▼

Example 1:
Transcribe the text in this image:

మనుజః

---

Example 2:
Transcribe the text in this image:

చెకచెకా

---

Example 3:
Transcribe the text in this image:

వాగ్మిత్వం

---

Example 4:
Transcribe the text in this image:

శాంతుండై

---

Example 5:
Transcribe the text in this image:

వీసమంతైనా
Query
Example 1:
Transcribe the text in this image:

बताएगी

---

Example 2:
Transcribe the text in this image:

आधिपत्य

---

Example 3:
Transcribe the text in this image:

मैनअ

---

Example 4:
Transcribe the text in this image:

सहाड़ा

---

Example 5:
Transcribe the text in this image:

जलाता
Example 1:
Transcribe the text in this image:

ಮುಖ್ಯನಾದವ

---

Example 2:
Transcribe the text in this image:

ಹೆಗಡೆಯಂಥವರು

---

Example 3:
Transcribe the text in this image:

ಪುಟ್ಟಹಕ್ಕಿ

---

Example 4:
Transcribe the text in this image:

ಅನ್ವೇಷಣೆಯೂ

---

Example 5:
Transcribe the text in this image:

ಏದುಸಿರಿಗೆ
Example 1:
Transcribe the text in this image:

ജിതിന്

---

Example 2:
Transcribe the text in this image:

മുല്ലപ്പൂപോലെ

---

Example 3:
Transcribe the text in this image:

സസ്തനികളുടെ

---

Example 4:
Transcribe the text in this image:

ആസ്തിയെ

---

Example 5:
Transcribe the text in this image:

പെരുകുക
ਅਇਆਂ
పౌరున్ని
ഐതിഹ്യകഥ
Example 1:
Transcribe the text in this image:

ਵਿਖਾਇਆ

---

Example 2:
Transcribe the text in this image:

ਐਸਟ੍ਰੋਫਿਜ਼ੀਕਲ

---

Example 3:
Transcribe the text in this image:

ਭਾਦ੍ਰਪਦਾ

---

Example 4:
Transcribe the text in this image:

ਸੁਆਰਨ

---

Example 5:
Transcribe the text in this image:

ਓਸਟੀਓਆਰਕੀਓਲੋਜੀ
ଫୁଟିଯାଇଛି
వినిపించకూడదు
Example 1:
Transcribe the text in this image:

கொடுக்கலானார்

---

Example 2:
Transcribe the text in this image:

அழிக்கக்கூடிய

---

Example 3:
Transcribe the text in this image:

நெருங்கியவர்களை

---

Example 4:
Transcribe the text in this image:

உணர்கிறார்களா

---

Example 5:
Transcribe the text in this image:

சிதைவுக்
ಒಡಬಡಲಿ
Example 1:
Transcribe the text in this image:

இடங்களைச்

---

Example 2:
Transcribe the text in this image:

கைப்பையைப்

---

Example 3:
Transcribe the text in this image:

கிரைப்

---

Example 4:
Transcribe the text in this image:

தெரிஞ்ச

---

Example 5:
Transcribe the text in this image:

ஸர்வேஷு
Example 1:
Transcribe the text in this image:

▲

[Exercise prompt]
Your answer must be an exact transcription of every record above.

[Output]
Example 1:
Transcribe the text in this image:

మనుజః

---

Example 2:
Transcribe the text in this image:

చెకచెకా

---

Example 3:
Transcribe the text in this image:

వాగ్మిత్వం

---

Example 4:
Transcribe the text in this image:

శాంతుండై

---

Example 5:
Transcribe the text in this image:

వీసమంతైనా
Query
Example 1:
Transcribe the text in this image:

बताएगी

---

Example 2:
Transcribe the text in this image:

आधिपत्य

---

Example 3:
Transcribe the text in this image:

मैनअ

---

Example 4:
Transcribe the text in this image:

सहाड़ा

---

Example 5:
Transcribe the text in this image:

जलाता
Example 1:
Transcribe the text in this image:

ಮುಖ್ಯನಾದವ

---

Example 2:
Transcribe the text in this image:

ಹೆಗಡೆಯಂಥವರು

---

Example 3:
Transcribe the text in this image:

ಪುಟ್ಟಹಕ್ಕಿ

---

Example 4:
Transcribe the text in this image:

ಅನ್ವೇಷಣೆಯೂ

---

Example 5:
Transcribe the text in this image:

ಏದುಸಿರಿಗೆ
Example 1:
Transcribe the text in this image:

ജിതിന്

---

Example 2:
Transcribe the text in this image:

മുല്ലപ്പൂപോലെ

---

Example 3:
Transcribe the text in this image:

സസ്തനികളുടെ

---

Example 4:
Transcribe the text in this image:

ആസ്തിയെ

---

Example 5:
Transcribe the text in this image:

പെരുകുക
ਅਇਆਂ
పౌరున్ని
ഐതിഹ്യകഥ
Example 1:
Transcribe the text in this image:

ਵਿਖਾਇਆ

---

Example 2:
Transcribe the text in this image:

ਐਸਟ੍ਰੋਫਿਜ਼ੀਕਲ

---

Example 3:
Transcribe the text in this image:

ਭਾਦ੍ਰਪਦਾ

---

Example 4:
Transcribe the text in this image:

ਸੁਆਰਨ

---

Example 5:
Transcribe the text in this image:

ਓਸਟੀਓਆਰਕੀਓਲੋਜੀ
ଫୁଟିଯାଇଛି
వినిపించకూడదు
Example 1:
Transcribe the text in this image:

கொடுக்கலானார்

---

Example 2:
Transcribe the text in this image:

அழிக்கக்கூடிய

---

Example 3:
Transcribe the text in this image:

நெருங்கியவர்களை

---

Example 4:
Transcribe the text in this image:

உணர்கிறார்களா

---

Example 5:
Transcribe the text in this image:

சிதைவுக்
ಒಡಬಡಲಿ
Example 1:
Transcribe the text in this image:

இடங்களைச்

---

Example 2:
Transcribe the text in this image:

கைப்பையைப்

---

Example 3:
Transcribe the text in this image:

கிரைப்

---

Example 4:
Transcribe the text in this image:

தெரிஞ்ச

---

Example 5:
Transcribe the text in this image:

ஸர்வேஷு
Example 1:
Transcribe the text in this image:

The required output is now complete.